After that, a Terminal clear screen block erases any old data and returns the cursor to the top-left position. Then the Terminal print number block displays the value of shade.  A pause (ms) 200 block gives us enough time to see the measured value before the loop repeats.


Did You Know?

Photoresistor CdS cells are light-controlled variable resistors that also work well with RC-time measurements. CdS cells were once common, but because cadminum is environmentally unfriendly, phototransistors have replaced them in many simple applications.

Photodiodes are also common. Though less sensitive than phototransistors, they are much faster at taking measurements, and overall better suited to the design of specialty equipment.  Some devices only sense light in a certain part of the spectrum. 

Infrared receivers detect light waves only in the infrared spectrum, not visible to the human eye. These sensors look for infrared light switching on/off in timed bursts, which correspond to different key presses on devices such as a TV remote.


Try This

If you use a capacitor that’s 10 times as large, your decay measurements will take ten times as long.  So, the value rc_time returns will be 10 times larger.
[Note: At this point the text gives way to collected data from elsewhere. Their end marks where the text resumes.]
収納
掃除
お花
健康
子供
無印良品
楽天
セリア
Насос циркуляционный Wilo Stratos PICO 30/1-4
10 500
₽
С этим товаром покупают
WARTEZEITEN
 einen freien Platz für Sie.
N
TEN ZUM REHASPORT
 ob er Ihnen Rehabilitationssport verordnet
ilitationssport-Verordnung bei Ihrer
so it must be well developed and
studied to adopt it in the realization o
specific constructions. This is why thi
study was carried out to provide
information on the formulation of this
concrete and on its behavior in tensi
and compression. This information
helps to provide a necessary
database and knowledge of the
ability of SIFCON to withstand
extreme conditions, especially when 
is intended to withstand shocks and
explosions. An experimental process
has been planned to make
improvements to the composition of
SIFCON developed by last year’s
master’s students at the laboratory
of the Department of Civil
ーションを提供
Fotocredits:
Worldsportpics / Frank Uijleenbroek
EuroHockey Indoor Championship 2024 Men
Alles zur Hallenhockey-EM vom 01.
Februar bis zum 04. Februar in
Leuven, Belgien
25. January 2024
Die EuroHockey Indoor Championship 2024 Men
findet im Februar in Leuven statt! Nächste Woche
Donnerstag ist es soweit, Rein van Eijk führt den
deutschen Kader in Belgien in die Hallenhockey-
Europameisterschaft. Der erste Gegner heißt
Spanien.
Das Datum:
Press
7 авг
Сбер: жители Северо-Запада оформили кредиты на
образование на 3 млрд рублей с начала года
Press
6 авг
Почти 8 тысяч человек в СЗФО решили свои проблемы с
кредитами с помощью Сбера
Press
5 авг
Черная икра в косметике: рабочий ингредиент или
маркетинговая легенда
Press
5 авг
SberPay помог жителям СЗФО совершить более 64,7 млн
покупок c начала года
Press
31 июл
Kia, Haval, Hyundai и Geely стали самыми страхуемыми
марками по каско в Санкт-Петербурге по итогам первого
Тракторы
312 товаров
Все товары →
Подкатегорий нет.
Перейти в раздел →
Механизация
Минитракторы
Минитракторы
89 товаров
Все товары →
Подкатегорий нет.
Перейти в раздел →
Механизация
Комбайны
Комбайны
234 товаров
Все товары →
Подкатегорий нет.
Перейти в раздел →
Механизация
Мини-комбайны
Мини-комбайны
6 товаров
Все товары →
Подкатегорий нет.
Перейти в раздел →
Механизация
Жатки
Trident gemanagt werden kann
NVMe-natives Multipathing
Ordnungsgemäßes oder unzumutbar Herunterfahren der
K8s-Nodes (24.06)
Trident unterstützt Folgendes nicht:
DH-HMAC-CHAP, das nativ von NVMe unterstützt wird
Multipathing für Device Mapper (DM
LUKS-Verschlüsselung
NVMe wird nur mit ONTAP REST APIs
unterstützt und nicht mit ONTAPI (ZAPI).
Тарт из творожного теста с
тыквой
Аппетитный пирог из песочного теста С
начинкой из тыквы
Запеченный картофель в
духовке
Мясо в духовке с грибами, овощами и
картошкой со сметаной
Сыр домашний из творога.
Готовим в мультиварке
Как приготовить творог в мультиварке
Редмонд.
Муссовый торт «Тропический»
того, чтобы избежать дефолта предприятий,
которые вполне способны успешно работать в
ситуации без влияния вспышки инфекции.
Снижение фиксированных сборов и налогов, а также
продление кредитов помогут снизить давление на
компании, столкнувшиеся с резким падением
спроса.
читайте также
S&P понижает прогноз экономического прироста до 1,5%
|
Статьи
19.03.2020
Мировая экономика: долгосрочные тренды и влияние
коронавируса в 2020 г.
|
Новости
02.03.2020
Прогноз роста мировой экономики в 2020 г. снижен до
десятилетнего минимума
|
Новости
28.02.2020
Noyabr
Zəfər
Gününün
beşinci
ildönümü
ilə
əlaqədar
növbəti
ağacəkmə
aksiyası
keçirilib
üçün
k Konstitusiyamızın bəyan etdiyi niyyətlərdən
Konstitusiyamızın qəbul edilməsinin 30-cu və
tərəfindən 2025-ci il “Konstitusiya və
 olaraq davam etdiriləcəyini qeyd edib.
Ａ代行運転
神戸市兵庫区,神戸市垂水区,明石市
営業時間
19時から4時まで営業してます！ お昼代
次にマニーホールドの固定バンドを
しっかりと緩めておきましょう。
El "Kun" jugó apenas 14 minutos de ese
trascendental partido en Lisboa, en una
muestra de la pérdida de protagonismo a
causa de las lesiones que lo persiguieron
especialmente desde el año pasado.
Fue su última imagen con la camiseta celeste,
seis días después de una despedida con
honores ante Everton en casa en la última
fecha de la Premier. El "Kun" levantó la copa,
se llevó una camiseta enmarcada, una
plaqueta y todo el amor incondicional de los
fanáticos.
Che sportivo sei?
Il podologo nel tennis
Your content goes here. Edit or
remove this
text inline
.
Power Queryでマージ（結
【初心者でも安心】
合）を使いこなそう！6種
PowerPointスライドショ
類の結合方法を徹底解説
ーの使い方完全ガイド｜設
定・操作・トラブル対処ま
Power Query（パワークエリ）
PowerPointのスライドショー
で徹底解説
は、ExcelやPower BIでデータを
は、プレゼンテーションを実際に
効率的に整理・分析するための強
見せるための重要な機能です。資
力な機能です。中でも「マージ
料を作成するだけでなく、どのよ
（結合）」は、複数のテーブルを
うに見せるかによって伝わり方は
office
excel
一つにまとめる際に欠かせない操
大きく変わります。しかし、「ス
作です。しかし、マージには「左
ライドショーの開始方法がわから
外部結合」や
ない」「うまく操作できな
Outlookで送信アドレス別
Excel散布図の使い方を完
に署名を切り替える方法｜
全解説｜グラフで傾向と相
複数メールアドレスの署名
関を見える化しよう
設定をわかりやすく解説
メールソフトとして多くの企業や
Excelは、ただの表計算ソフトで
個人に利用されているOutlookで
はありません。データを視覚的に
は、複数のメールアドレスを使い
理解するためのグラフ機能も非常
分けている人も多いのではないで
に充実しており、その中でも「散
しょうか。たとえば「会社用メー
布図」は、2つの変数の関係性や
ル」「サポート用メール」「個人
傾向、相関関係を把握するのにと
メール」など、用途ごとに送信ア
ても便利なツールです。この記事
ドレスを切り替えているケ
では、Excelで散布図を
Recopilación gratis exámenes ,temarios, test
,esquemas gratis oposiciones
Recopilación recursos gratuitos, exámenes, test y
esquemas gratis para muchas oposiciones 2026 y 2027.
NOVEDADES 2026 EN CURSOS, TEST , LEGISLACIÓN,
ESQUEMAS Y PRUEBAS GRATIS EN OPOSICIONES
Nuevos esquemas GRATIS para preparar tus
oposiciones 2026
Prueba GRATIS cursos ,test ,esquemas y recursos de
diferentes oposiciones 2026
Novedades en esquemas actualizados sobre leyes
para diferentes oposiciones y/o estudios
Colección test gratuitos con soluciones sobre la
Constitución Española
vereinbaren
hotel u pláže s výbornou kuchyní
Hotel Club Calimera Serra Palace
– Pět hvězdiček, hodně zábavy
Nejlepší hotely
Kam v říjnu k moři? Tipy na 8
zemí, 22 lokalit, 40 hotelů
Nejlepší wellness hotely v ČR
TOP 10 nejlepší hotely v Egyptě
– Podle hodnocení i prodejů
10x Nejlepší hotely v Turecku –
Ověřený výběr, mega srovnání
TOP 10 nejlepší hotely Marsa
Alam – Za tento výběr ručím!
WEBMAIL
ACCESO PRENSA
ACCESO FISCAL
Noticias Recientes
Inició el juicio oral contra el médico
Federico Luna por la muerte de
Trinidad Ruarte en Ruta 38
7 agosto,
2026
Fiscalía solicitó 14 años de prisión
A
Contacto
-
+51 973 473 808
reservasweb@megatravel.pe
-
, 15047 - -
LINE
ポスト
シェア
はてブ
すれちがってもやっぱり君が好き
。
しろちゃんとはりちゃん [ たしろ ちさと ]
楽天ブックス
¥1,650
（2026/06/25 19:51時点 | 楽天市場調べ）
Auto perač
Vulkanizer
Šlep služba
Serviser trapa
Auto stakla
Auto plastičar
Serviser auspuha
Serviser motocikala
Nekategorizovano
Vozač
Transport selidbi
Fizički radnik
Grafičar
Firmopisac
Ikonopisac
  • Find the capacitor labled 104, it’s a 0.1 µF capacitor.
  • Disconnect power to your circuit, and then replace the 0.01 µF capacitor with the 0.1 µF capacitor.
  • Reconnect power, and re-run the test code. You should see measurements up to 10 times larger for the same light conditions.
  • Write down 3 measurements: 1) when the phototransistor is uncovered, 2) when you cast a shadown on the phototransistor with your hand, and 3) when you completely cover the phototransistor circuit with your cupped hand.

Your Turn

  • Add decision-making code to your project that performs different actions as lighting conditions change across three different levels:
    • When light over the potentiometer is brightest, P26 and P27 LEDs are off.
    • When there is a little bit of shade cast over the potentiometer, only the P26 LED lights up.
    • When it is darkest over the potentiometer, both P26 and P27 LEDs light up.